Here is Ruskin in on Domenichino in volume 1: “I once supposed there was some life in the landscape of Domenichino, but in this I must have been wrong. The man who painted the Madonna of the Rosario and Martyrdom of St. Agnes in Bologna, is probably incapable of doing anything good, great, or right in any field, way, or kind, whatsoever” (1:87). In volume 2 Ruskin found the “naked angels” in the Madonna of the Rosario and the Martyrdom of St. Agnes to be “particularly offensive”; Ruskin saw only “studies of bare-legged children howling and kicking in volumes of smoke.” Guido Reni’s Susanna in London’s National Gallery was “devoid alike of art and decency.” And even Raphael’s St.
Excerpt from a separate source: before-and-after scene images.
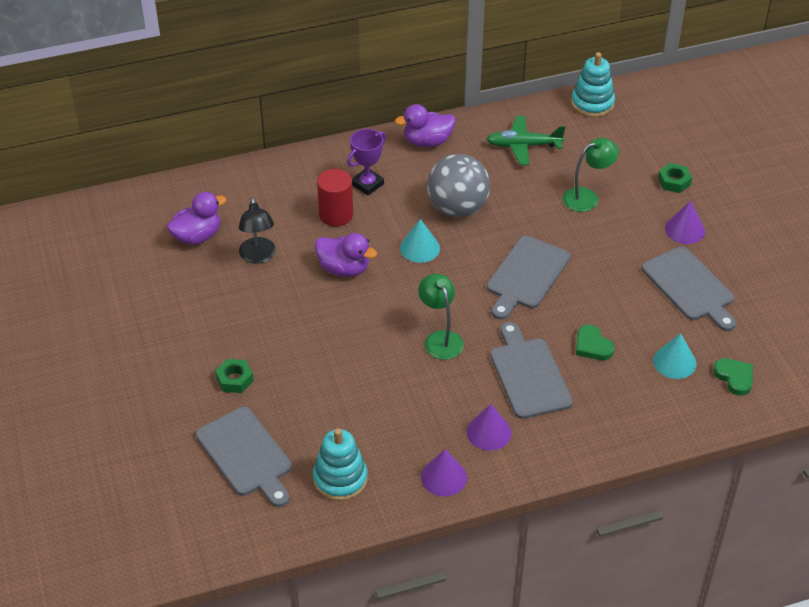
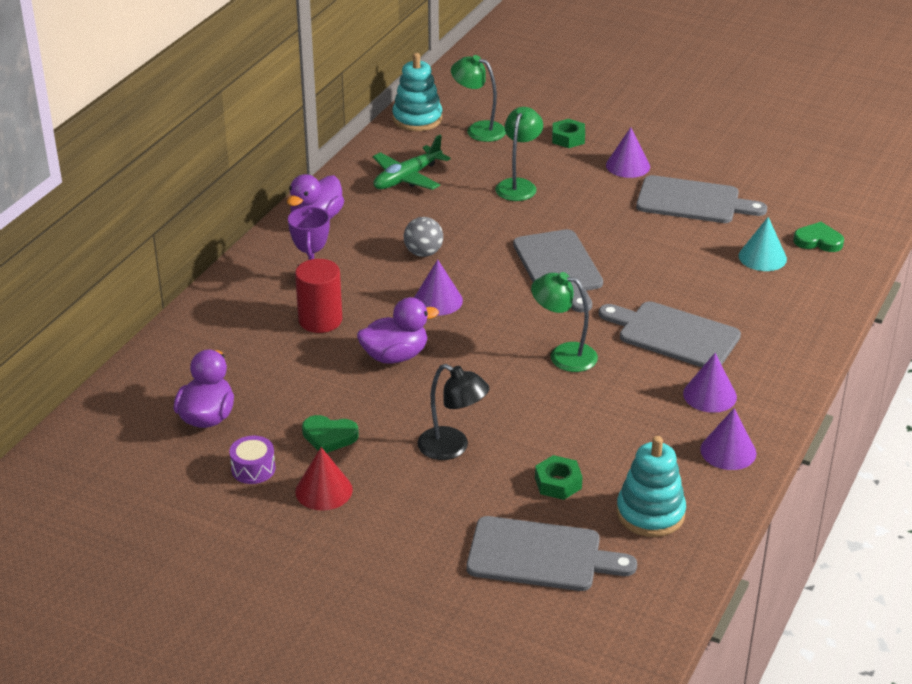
camera: 45 degrees left, 10 degrees down
(178, 286) = (253, 469): none -> purple drum
(194, 326) = (324, 490): none -> red cone
(235, 379) = (433, 505): green nut -> green nut (558, 483)
(258, 256) = (297, 396): black lamp -> black lamp (452, 448)
(419, 248) = (438, 300): turquoise cone -> purple cone
(457, 208) = (423, 253): grey ball -> grey ball, size x0.52
(592, 346) = (688, 284): green heart -> green heart (329, 436)
(621, 137) = (478, 129): none -> green lamp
Cecilia is lacking in spirituality; she is “a mere study of a passionate, dark-eyed, large formed Italian model” (2:216, 124, 134).


Melville came to love Turner’s late seascapes as much as young Ruskin did—and for a much longer time. He acquired all five volumes of Modern Painters in 1865 (Sealts no. 431). But Melville never felt the need to elevate Turner or any other Modern Painter at the expense of the Old Masters. Melville’s print collection remained selective, yet eclectic, to the end of his life. The fifteen prints after Claude and the thirty-two prints after Turner to be featured in chapters 3 and 7 of this site confirm the impression of his early biographers that Claude and Turner remained his “favorites” in landscape.


Melville showed a sophisticated understanding of “novelty, imitation, and theft” throughout his life as a novelist, poet, and collector. In his early fiction he borrowed freely from sources ranging from the Penny Cyclopedia to Shakespeare while making them as entirely his own as had Domenichino when honoring Agostino’s painting by emulating it. In Clarel, Melville borrowed as freely from Titian, Raphael, and Piranesi as he did from Shakespeare, Dante, and Tasso. The books he collected, no less than the prints he collected, reveal a heightened appreciation for artists in either field whose gift for uniting “unlike things” included “reverence--audacity” among those qualities that must “meet and mate / And fuse with Jacob’s mystic heart, / To wrestle with the angel—Art” (NN PP 280).